What does the W3C TraceContext define?
This specification defines a universally agreed upon format to propagate trace context data. It specifies standard HTTP headers and standard value formats. It also defines a mechanism to forward vendor-specific trace data. I will provide a non-normative summary below, but for full details I would encourage you to look at the official specification. Here are the two headers that make up the “trace context”:
Header #1: traceparent HTTP header
This includes information on the unique identifier for the overall operation (trace-id), the identifier for a distinct unit of work (parent-id), a version identifier, and flags (e.g., used to communicate whether the caller decided to “sample in” a trace).
traceparent: version-traceid-parentid-flags
e.g.: traceparent: 00–0af7651916cd43dd8448eb211c80319c-b7ad6b7169203331–01
Header #2: tracestate HTTP header
This is for use by tracing systems to propagate any vendor specific state. This is a set of key value pairs. Note that this is not meant for propagating user-defined key-value pairs: there is a another draft specification for it (W3C Baggage) that I will cover later.
With this standard, we get an interoperable way to do context propagation. But how can we have applications and services instrument and collect tracing data in an open and industry standard way?
OpenTelemetry: An Open And Vendor-Neutral Way For Telemetry Data
Let’s say you have several applications and services in your system. To be able to better understand your system, you want to start instrumenting them and do it in an open and vendor agnostic way. This is where you can benefit from OpenTelemetry.
What is OpenTelemetry?
OpenTelemetry is a set of APIs, SDKs, tooling, and integrations for signals such as traces, logs, metrics, and baggage.
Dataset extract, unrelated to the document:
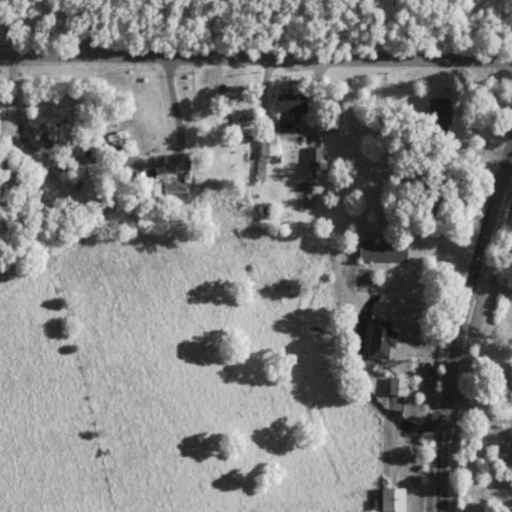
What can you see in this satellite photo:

Each signal is a way for a system to describe something: e.g., for traces, a participant can describe what it is doing for an operation, and it can do it using the OpenTelemetry API. Signals operate independently from each other. OpenTelemetry support is available in multiple languages.
Its architecture carefully separates the cross-cutting concerns (e.g., API or semantic conventions) from the portions that can be managed independently (e.g., SDKs, which are implementations of the APIs). It is extensible in each layer: e.g., you can choose an exporter to send data to a backend system of your choice.
Tracing in OpenTelemetry
A trace is defined implicitly by its spans. The edges between spans capture the parent-child relationships. A Span represents a distinct unit of work by a participant in the overall trace. Each span has the following state: name, start and end timestamps, attributes (set of key-value pairs), zero or more events, parent span’s identifier, links to causally related spans, and the context information that needs to be propagated to child spans.
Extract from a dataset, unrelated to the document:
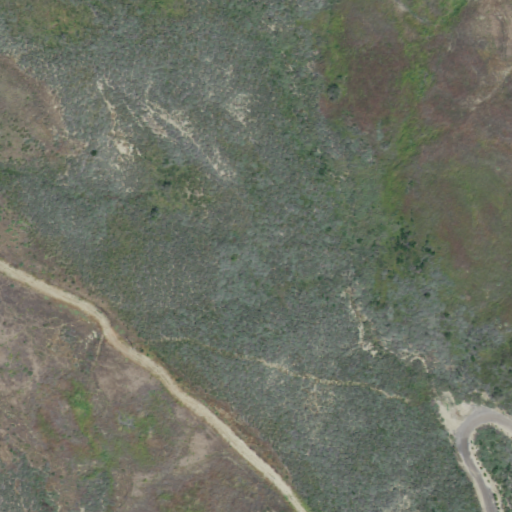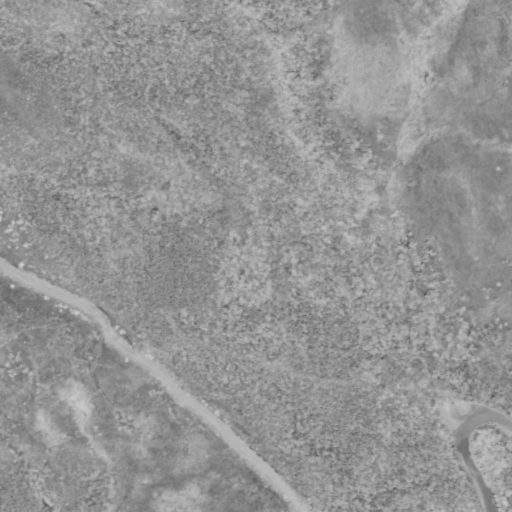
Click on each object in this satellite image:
road: (460, 445)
An easy way to get started with OpenTelemetry is to make use of its instrumentation libraries. These are libraries that enable OpenTelemetry support for another library (e.g., a HTTP client). You will find instrumentation libraries for common scenarios: collecting telemetry about outgoing HTTP requests, GRPC calls, etc.
Wrapping up
Observability is a key challenge in complex distributed systems comprised of thousands of microservices. With Distributed Tracing, we gain the ability to answer questions about such a system and can better understand it.